Practical and Theoretical Implications
The results establish several key implications for both practice and future research:
- Many-shot ICL offers a practical alternative to expensive annotation or broad transfer learning in low-resource NER. Only hundreds of demonstrations suffice for competitive LLM annotation quality; ICA turns this into practical labeled datasets.
- Combining structured output formats and targeted refinement is crucial: Customized prompt engineering for span-type annotation (XML tags) and modular error handling unlock significant quality gains over naïve zero/few-shot prompting.

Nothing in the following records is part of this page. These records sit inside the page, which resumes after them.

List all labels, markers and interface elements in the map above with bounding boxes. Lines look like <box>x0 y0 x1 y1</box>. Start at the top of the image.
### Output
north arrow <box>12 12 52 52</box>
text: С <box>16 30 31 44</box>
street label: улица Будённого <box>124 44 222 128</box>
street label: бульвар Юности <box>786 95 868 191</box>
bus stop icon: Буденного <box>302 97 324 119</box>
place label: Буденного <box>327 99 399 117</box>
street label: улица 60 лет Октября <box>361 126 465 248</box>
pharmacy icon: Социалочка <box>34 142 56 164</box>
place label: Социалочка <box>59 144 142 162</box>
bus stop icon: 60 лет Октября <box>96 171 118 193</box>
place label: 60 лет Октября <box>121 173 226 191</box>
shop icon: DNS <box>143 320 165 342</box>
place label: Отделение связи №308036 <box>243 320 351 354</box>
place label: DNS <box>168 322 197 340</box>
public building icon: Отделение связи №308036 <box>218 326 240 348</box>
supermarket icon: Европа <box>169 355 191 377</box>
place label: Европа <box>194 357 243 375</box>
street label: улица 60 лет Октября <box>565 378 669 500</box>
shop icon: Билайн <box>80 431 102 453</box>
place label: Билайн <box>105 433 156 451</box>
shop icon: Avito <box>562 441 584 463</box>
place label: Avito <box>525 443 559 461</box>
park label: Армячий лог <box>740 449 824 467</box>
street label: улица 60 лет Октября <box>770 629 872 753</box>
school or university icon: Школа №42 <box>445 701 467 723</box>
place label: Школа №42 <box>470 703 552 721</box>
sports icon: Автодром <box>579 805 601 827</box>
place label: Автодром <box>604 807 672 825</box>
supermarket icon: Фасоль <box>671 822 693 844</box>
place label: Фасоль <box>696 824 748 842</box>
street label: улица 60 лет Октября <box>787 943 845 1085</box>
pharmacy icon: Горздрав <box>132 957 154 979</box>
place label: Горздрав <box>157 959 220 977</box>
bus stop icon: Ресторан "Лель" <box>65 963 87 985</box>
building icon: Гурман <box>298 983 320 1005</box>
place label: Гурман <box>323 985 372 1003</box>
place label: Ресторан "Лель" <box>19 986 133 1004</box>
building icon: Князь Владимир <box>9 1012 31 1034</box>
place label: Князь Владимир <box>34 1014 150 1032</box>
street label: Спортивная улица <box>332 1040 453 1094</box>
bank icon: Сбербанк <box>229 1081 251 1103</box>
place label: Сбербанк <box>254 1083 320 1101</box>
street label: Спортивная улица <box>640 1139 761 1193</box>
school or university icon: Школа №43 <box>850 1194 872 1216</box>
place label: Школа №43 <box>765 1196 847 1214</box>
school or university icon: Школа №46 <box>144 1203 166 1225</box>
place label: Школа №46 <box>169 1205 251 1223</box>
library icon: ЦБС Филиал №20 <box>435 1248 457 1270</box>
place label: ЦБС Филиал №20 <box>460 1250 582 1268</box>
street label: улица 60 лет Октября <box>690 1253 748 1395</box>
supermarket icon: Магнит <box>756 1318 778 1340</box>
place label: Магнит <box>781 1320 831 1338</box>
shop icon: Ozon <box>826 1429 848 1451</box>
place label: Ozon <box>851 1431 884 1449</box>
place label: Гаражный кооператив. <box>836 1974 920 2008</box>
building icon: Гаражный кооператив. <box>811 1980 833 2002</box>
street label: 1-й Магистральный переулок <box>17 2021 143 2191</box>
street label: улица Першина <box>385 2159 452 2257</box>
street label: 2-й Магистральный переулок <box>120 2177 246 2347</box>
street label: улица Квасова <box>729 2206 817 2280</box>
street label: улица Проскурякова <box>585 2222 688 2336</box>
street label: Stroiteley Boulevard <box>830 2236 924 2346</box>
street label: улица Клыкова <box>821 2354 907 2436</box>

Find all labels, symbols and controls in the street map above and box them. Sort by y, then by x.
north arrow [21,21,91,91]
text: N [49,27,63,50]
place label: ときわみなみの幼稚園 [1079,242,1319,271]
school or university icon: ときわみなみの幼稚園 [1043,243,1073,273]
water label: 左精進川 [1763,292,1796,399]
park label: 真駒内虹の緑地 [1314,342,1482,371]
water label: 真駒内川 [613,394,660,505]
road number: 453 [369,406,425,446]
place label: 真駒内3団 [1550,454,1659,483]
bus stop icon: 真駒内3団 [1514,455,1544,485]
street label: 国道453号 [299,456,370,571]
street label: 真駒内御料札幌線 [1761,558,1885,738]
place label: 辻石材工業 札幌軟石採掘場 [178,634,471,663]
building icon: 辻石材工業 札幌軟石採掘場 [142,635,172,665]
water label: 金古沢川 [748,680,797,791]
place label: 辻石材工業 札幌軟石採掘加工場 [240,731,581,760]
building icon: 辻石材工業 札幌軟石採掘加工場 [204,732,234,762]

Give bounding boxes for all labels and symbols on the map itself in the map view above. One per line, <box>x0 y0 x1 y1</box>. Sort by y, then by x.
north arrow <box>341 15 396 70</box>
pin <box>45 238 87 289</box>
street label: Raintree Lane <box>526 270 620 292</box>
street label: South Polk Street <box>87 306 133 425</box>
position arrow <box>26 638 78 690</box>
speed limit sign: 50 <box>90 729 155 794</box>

- Resource efficiency is improved: ICA achieves superior F1 at a small fraction of prior human annotation cost, and tagged data enables deployment of small, efficient models rather than computationally expensive LLM inference.
- The approach highlights the importance of in-context learning for data creation (dataset bootstrapping) rather than just inference, informed by scaling trends for annotation and LLM capabilities.
For future directions, hybrid systems could exploit the separation between LLM-based offline annotation and efficient downstream model training; further research on generalization to other languages, annotation schemes, or more ambiguous contexts remains critical. Additionally, as LLM architectures evolve, the demonstration scaling curve and the minimal requirements for high-quality labeling may shift, requiring ongoing re-evaluation for both open-source and proprietary LLMs.
Conclusion
This work rigorously demonstrates that many-shot in-context learning with LLMs yields monotonic improvements in NER performance with increasing demonstrations, and—when embedded in the ICA framework—enables the creation of high-quality, large-scale labeled data from minimal initial human effort. The ICA methodology, supported by LLM-centric refinement techniques, offers a highly data- and cost-efficient path toward accurate NER in low-resource domains. These findings urge a rethinking of annotation and deployment strategies for NER and related sequence labeling tasks, emphasizing the centrality of ICL for both efficiency and quality under realistic annotation bottlenecks.